_Your assignment_:
Say the number of lines in the records below that hold the word "über", and only that number.

___ Information supplied

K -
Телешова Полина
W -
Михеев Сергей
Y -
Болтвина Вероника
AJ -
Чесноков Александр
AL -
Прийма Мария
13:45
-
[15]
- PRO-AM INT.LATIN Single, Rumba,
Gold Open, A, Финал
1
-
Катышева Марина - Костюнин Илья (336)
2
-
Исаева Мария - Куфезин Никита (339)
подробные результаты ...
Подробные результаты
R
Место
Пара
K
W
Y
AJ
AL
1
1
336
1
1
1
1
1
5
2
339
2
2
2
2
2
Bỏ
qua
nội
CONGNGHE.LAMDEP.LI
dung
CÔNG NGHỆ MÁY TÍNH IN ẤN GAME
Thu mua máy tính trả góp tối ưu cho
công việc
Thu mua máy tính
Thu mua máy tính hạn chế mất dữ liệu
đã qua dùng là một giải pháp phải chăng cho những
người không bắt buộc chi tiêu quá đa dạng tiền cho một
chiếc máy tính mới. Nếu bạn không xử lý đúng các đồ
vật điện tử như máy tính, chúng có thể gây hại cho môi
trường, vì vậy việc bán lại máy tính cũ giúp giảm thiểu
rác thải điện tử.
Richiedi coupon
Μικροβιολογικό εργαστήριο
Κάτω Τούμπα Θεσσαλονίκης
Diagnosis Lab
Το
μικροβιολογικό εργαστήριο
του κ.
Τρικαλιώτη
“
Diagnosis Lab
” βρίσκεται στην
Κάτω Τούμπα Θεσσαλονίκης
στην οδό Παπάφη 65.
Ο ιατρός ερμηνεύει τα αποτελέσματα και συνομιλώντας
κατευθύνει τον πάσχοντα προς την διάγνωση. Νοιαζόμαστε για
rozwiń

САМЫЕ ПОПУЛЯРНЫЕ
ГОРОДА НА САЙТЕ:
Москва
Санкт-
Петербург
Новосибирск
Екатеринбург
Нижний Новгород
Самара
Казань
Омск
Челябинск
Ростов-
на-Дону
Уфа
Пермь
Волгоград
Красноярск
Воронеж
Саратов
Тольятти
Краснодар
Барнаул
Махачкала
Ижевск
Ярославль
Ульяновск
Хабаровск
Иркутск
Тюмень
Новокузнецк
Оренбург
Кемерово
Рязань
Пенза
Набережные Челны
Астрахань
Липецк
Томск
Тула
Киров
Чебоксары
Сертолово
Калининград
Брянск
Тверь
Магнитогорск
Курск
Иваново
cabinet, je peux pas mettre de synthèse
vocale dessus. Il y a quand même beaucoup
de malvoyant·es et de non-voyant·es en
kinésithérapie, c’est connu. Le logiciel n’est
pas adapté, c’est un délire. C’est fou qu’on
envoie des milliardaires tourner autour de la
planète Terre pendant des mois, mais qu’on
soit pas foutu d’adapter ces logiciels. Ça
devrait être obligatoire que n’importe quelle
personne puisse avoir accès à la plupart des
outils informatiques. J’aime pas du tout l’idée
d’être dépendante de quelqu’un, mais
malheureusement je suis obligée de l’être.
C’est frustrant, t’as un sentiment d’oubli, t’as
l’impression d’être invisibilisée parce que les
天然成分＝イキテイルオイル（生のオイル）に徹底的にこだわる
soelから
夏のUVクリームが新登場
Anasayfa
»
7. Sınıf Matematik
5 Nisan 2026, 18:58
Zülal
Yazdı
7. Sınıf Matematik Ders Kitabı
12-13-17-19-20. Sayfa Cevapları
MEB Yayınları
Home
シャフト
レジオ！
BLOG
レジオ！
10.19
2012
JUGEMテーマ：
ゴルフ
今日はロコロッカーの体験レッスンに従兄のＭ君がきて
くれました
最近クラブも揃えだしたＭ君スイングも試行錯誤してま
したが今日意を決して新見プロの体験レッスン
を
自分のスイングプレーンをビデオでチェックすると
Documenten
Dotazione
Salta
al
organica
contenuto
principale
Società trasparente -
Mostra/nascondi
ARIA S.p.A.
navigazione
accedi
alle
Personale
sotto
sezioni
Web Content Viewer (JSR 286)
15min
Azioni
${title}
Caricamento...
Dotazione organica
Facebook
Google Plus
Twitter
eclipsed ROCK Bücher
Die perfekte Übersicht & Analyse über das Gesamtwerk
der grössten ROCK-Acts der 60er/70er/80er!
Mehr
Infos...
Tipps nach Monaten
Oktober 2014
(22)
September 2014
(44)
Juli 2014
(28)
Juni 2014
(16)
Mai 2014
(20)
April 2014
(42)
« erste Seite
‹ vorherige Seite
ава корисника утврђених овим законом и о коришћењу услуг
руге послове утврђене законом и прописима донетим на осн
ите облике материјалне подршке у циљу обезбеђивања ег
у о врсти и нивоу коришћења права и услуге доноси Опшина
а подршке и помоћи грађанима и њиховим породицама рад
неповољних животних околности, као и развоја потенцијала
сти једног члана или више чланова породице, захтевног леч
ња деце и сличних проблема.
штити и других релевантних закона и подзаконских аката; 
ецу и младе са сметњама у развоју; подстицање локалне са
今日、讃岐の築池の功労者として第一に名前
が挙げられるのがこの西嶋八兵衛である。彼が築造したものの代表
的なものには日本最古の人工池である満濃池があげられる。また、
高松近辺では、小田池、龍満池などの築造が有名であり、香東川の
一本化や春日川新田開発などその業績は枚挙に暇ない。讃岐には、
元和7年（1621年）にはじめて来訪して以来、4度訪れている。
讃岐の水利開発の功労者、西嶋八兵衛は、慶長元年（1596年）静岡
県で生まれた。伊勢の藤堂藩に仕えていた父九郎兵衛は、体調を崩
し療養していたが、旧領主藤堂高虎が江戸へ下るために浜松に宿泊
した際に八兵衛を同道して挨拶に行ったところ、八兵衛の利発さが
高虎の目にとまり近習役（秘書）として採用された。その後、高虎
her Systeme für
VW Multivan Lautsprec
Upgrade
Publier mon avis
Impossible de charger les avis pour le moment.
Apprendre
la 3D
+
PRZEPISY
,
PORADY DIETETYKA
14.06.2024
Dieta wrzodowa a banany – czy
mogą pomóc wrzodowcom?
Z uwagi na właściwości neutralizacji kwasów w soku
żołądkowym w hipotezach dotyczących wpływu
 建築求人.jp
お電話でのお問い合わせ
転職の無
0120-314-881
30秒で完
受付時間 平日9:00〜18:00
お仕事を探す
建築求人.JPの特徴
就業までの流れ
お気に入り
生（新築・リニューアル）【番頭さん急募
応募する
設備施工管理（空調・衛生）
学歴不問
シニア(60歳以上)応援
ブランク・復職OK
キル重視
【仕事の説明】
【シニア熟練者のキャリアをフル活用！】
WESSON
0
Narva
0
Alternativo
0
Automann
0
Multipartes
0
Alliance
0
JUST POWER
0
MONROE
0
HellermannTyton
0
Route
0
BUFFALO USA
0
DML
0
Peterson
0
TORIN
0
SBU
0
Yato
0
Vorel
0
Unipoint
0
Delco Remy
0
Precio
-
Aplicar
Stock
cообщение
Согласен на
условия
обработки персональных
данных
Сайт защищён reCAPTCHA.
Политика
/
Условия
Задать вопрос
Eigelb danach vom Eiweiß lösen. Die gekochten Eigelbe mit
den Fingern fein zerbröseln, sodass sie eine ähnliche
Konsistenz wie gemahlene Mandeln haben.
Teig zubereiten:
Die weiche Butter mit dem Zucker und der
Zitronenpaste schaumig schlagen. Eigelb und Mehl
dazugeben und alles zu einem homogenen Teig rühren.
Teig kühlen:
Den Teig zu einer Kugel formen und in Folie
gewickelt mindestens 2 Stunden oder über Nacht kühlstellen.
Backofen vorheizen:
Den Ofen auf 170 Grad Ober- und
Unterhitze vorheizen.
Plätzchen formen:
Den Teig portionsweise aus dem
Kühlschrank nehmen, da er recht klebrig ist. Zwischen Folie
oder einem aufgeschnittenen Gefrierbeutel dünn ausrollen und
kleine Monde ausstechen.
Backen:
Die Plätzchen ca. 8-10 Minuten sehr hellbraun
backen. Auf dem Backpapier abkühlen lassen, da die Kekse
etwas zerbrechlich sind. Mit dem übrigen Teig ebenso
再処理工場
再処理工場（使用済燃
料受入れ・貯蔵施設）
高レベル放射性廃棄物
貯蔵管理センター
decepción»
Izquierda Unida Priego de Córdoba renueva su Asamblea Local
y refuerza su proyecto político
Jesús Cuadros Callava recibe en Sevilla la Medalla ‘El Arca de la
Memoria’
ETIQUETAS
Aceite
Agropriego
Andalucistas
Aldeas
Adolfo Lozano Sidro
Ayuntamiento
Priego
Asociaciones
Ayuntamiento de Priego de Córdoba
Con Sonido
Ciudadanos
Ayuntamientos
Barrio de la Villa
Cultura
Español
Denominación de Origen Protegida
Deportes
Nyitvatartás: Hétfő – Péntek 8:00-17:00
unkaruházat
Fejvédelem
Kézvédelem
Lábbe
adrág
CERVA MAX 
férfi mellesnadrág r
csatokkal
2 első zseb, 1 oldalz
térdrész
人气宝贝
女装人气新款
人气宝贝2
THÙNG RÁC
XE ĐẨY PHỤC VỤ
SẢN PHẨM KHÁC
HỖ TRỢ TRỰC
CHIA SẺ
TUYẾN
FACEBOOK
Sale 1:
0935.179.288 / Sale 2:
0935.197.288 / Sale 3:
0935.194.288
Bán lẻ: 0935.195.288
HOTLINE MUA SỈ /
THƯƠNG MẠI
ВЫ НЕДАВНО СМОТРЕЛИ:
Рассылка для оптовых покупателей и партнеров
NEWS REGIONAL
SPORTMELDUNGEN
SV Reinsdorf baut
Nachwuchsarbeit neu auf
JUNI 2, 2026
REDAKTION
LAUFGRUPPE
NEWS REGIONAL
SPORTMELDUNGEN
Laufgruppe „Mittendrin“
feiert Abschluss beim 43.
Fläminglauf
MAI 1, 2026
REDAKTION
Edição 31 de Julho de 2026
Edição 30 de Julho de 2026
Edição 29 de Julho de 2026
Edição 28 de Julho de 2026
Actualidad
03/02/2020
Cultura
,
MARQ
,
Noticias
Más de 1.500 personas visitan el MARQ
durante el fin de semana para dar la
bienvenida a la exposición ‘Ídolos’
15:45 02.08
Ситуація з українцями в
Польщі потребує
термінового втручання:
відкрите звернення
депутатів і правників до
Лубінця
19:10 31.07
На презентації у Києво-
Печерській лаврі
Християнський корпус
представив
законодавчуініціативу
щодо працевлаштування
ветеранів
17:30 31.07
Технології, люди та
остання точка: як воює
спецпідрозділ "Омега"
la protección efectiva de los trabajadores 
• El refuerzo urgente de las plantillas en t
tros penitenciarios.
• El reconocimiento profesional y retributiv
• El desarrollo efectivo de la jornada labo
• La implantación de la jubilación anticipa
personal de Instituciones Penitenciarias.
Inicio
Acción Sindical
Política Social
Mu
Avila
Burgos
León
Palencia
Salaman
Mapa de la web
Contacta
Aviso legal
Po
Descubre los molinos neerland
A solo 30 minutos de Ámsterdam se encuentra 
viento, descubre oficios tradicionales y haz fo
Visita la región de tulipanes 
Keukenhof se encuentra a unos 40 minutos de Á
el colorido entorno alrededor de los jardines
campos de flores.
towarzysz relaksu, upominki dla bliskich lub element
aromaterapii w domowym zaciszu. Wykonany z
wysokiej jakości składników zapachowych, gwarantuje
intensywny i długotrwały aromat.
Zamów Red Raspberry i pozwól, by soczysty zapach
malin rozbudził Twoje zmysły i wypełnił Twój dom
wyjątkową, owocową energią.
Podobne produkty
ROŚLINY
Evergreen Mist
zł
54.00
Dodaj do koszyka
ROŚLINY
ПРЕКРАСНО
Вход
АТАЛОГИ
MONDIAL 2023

______

_Answer box_:
2